→ **YOUR ASSIGNMENT**
Print the data once more, exactly as given. Drop the pictures.

→ **Collected data**
-- -- --
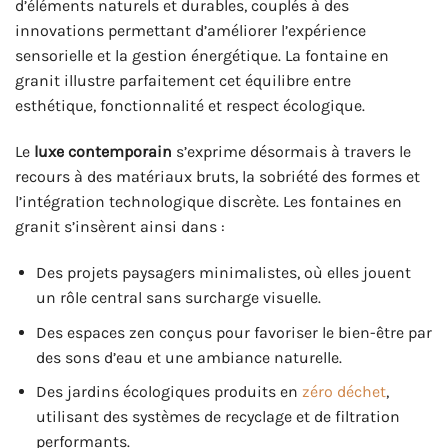
d’éléments naturels et durables, couplés à des
innovations permettant d’améliorer l’expérience
sensorielle et la gestion énergétique. La fontaine en
granit illustre parfaitement cet équilibre entre
esthétique, fonctionnalité et respect écologique.
Le
luxe contemporain
s’exprime désormais à travers le
recours à des matériaux bruts, la sobriété des formes et
l’intégration technologique discrète. Les fontaines en
granit s’insèrent ainsi dans :
Des projets paysagers minimalistes, où elles jouent
un rôle central sans surcharge visuelle.
Des espaces zen conçus pour favoriser le bien-être par
des sons d’eau et une ambiance naturelle.
Des jardins écologiques produits en
zéro déchet
,
utilisant des systèmes de recyclage et de filtration
performants.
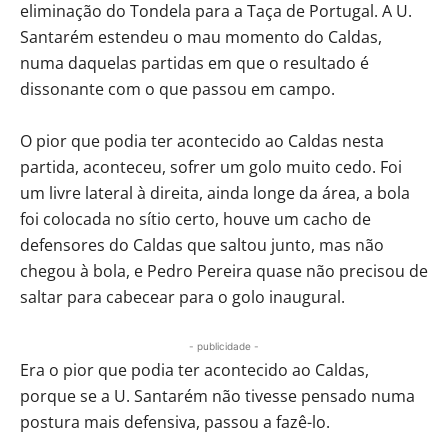
eliminação do Tondela para a Taça de Portugal. A U.
Santarém estendeu o mau momento do Caldas,
numa daquelas partidas em que o resultado é
dissonante com o que passou em campo.
O pior que podia ter acontecido ao Caldas nesta
partida, aconteceu, sofrer um golo muito cedo. Foi
um livre lateral à direita, ainda longe da área, a bola
foi colocada no sítio certo, houve um cacho de
defensores do Caldas que saltou junto, mas não
chegou à bola, e Pedro Pereira quase não precisou de
saltar para cabecear para o golo inaugural.
- publicidade -
Era o pior que podia ter acontecido ao Caldas,
porque se a U. Santarém não tivesse pensado numa
postura mais defensiva, passou a fazê-lo.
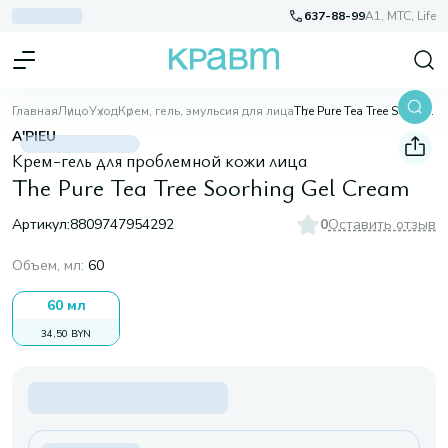
637-88-99
A1, МТС, Life
Главная
Лицо
Уход
Крем, гель, эмульсия для лица
The Pure Tea Tree Soorhing Gel Cream
A'PIEU
Крем-гель для проблемной кожи лица
The Pure Tea Tree Soorhing Gel Cream
Артикул:
8809747954292
0
Оставить отзыв
Объем, мл
:
60
60 мл
34,50 BYN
-- -- --
→ **RESPONSE AREA**
d’éléments naturels et durables, couplés à des
innovations permettant d’améliorer l’expérience
sensorielle et la gestion énergétique. La fontaine en
granit illustre parfaitement cet équilibre entre
esthétique, fonctionnalité et respect écologique.
Le
luxe contemporain
s’exprime désormais à travers le
recours à des matériaux bruts, la sobriété des formes et
l’intégration technologique discrète. Les fontaines en
granit s’insèrent ainsi dans :
Des projets paysagers minimalistes, où elles jouent
un rôle central sans surcharge visuelle.
Des espaces zen conçus pour favoriser le bien-être par
des sons d’eau et une ambiance naturelle.
Des jardins écologiques produits en
zéro déchet
,
utilisant des systèmes de recyclage et de filtration
performants.
eliminação do Tondela para a Taça de Portugal. A U.
Santarém estendeu o mau momento do Caldas,
numa daquelas partidas em que o resultado é
dissonante com o que passou em campo.
O pior que podia ter acontecido ao Caldas nesta
partida, aconteceu, sofrer um golo muito cedo. Foi
um livre lateral à direita, ainda longe da área, a bola
foi colocada no sítio certo, houve um cacho de
defensores do Caldas que saltou junto, mas não
chegou à bola, e Pedro Pereira quase não precisou de
saltar para cabecear para o golo inaugural.
- publicidade -
Era o pior que podia ter acontecido ao Caldas,
porque se a U. Santarém não tivesse pensado numa
postura mais defensiva, passou a fazê-lo.
637-88-99
A1, МТС, Life
Главная
Лицо
Уход
Крем, гель, эмульсия для лица
The Pure Tea Tree Soorhing Gel Cream
A'PIEU
Крем-гель для проблемной кожи лица
The Pure Tea Tree Soorhing Gel Cream
Артикул:
8809747954292
0
Оставить отзыв
Объем, мл
:
60
60 мл
34,50 BYN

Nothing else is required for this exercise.